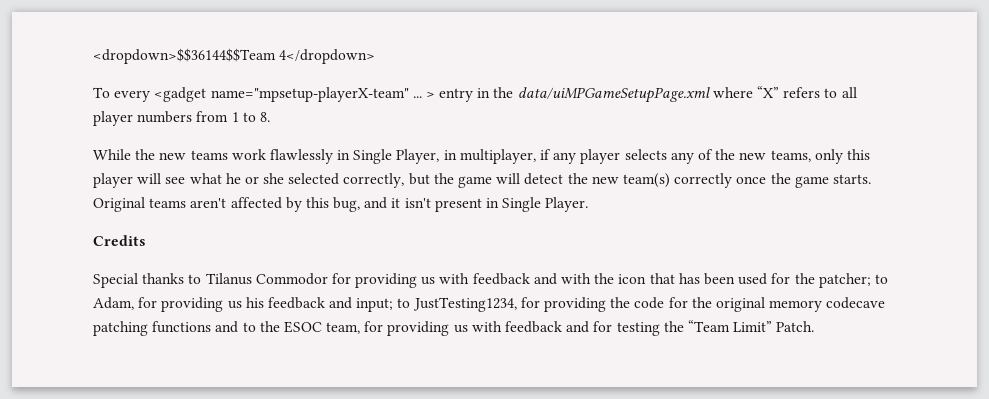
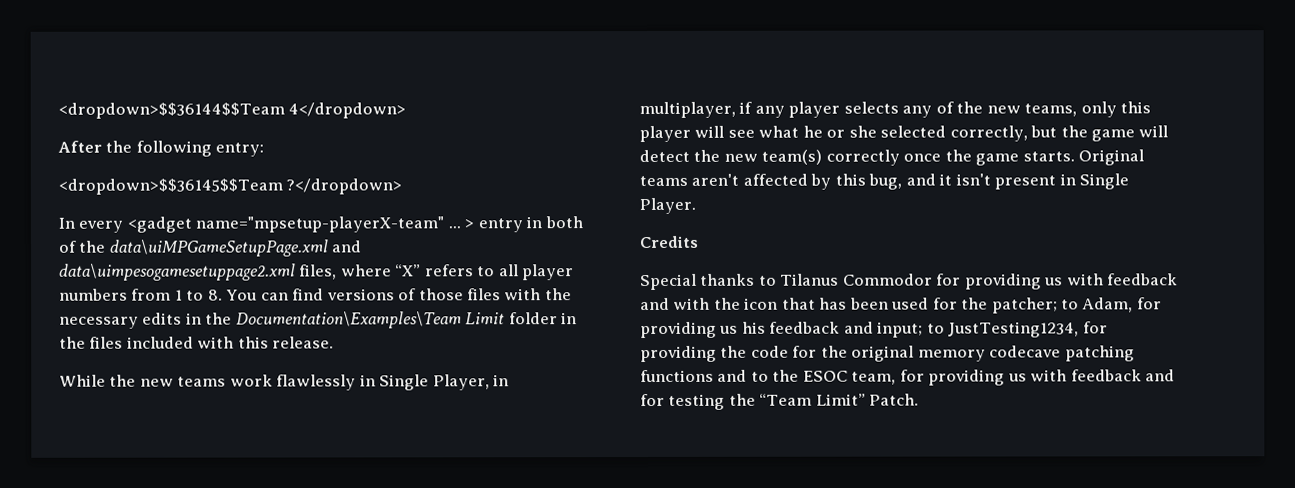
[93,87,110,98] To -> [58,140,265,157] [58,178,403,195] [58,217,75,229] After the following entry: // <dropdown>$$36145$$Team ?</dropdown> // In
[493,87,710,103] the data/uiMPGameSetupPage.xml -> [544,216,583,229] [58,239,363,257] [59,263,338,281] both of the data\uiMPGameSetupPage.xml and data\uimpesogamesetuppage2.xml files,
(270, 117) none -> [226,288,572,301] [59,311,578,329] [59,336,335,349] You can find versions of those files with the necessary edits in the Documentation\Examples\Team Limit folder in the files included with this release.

-------------------------

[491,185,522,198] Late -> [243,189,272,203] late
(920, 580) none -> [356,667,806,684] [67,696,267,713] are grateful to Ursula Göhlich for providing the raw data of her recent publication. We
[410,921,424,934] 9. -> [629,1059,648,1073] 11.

-------------------------

--- TASK GOAL ---
Everything above from the line containing "[491,185,522,198] Late ->" down to the line containing "[410,921,424,934] 9. ->" should be copied exactly, both end lines included, and nothing else.

--- ANSWER TO THE PROBLEM ---
[491,185,522,198] Late -> [243,189,272,203] late
(920, 580) none -> [356,667,806,684] [67,696,267,713] are grateful to Ursula Göhlich for providing the raw data of her recent publication. We
[410,921,424,934] 9. -> [629,1059,648,1073] 11.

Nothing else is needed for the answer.